» Try it: Gather every line of the data that contains the string "оценки". Upper and lower case must match.

» Supplied material:
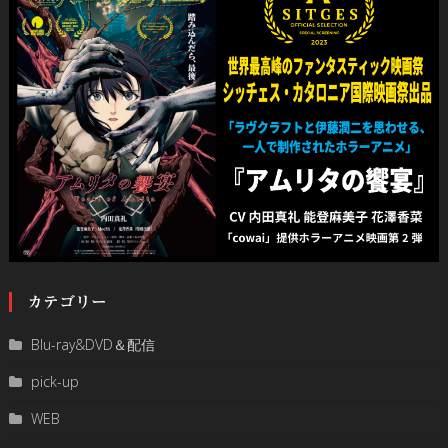
カテゴリー
Blu-ray&DVD＆配信
pick-up
WEB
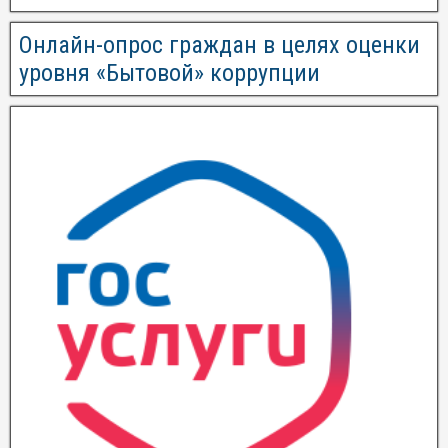
Онлайн-опрос граждан в целях оценки
уровня «Бытовой» коррупции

» Written answer:
Онлайн-опрос граждан в целях оценки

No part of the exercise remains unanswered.